### ASSIGNMENT
Reproduce the items from the first line up to and including the line with "area. (Soap box", replacing every "Tote Bag" with "Carry Bag" and leaving all else unchanged.

### Stored items
════

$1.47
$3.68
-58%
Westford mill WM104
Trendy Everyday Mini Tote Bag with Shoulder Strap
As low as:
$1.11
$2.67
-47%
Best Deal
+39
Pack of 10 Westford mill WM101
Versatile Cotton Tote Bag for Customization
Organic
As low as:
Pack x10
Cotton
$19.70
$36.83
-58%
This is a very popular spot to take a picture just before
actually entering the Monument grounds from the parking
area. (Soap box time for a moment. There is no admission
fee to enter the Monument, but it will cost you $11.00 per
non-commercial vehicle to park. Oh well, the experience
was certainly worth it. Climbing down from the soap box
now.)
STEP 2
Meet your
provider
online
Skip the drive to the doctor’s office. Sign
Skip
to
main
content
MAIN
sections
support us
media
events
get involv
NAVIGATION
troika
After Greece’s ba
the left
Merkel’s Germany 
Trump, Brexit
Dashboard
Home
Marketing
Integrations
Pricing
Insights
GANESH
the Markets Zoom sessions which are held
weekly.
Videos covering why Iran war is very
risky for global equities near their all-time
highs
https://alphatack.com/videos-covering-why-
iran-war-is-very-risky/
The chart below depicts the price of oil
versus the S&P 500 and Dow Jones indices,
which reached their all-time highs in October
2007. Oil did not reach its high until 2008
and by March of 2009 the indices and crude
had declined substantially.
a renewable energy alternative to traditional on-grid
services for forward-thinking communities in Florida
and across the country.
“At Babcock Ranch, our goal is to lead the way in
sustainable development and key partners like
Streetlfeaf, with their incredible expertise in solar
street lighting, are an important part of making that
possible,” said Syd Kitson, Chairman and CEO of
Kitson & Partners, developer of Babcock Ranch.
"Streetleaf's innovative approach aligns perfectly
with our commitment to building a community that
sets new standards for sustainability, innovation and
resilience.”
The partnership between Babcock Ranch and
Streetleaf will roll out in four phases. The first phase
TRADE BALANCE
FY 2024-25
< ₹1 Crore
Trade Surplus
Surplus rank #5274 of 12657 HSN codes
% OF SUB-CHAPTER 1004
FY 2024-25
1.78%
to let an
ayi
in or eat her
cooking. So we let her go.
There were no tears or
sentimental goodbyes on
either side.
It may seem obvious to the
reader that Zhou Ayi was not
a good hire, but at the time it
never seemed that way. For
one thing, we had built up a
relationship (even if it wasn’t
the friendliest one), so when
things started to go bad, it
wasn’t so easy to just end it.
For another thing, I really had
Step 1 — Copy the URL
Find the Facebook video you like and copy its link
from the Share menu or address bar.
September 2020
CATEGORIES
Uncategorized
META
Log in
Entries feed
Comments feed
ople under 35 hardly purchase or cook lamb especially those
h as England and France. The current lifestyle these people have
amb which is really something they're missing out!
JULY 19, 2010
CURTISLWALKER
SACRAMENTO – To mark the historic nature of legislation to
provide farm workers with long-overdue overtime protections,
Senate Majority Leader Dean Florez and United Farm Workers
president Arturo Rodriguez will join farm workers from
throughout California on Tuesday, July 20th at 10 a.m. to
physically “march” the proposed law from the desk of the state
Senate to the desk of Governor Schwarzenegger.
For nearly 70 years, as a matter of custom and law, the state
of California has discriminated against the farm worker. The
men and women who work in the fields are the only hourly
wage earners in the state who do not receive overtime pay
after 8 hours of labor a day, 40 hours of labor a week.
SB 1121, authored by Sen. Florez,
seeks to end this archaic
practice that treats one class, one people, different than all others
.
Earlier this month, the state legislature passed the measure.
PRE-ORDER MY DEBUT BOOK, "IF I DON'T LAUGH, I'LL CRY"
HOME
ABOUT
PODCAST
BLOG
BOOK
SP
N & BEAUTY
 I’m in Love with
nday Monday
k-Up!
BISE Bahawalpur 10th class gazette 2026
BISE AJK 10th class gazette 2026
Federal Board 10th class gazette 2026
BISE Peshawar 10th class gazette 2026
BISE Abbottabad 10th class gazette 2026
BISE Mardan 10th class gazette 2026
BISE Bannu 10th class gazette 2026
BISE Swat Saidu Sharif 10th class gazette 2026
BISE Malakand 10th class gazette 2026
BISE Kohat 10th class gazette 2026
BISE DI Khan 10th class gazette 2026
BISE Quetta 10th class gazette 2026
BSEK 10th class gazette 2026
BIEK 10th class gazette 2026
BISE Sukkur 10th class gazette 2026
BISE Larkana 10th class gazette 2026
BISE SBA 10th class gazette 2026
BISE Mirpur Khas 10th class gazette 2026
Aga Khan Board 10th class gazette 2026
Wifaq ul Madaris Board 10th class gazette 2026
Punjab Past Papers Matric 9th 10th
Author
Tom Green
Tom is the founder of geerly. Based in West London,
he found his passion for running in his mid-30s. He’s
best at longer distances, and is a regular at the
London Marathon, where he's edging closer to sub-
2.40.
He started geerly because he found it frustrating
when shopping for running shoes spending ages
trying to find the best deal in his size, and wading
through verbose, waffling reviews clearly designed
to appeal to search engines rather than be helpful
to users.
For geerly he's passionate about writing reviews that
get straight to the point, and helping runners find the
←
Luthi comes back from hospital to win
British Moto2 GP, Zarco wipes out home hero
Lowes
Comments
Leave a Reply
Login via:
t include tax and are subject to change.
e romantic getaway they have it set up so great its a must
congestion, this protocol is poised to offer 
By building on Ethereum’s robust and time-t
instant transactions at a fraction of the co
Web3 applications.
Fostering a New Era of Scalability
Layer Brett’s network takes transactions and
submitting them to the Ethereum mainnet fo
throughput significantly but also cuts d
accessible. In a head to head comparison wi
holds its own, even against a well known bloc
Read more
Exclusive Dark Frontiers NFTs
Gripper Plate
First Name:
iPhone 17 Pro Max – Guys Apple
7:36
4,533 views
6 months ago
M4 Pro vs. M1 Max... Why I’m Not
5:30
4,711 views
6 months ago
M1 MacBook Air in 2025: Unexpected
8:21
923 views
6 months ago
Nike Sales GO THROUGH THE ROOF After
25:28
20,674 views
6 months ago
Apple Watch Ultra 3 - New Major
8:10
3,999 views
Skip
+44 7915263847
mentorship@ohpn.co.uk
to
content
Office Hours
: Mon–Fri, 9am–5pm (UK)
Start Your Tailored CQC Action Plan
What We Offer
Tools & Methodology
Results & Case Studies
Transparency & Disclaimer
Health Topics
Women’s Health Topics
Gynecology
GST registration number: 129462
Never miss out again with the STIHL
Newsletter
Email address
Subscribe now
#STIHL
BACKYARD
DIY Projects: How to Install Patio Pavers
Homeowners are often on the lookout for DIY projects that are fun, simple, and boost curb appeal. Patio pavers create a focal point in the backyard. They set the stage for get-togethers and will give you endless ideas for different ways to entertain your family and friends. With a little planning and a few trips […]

════

### WRITTEN RESPONSE
$1.47
$3.68
-58%
Westford mill WM104
Trendy Everyday Mini Carry Bag with Shoulder Strap
As low as:
$1.11
$2.67
-47%
Best Deal
+39
Pack of 10 Westford mill WM101
Versatile Cotton Carry Bag for Customization
Organic
As low as:
Pack x10
Cotton
$19.70
$36.83
-58%
This is a very popular spot to take a picture just before
actually entering the Monument grounds from the parking
area. (Soap box time for a moment. There is no admission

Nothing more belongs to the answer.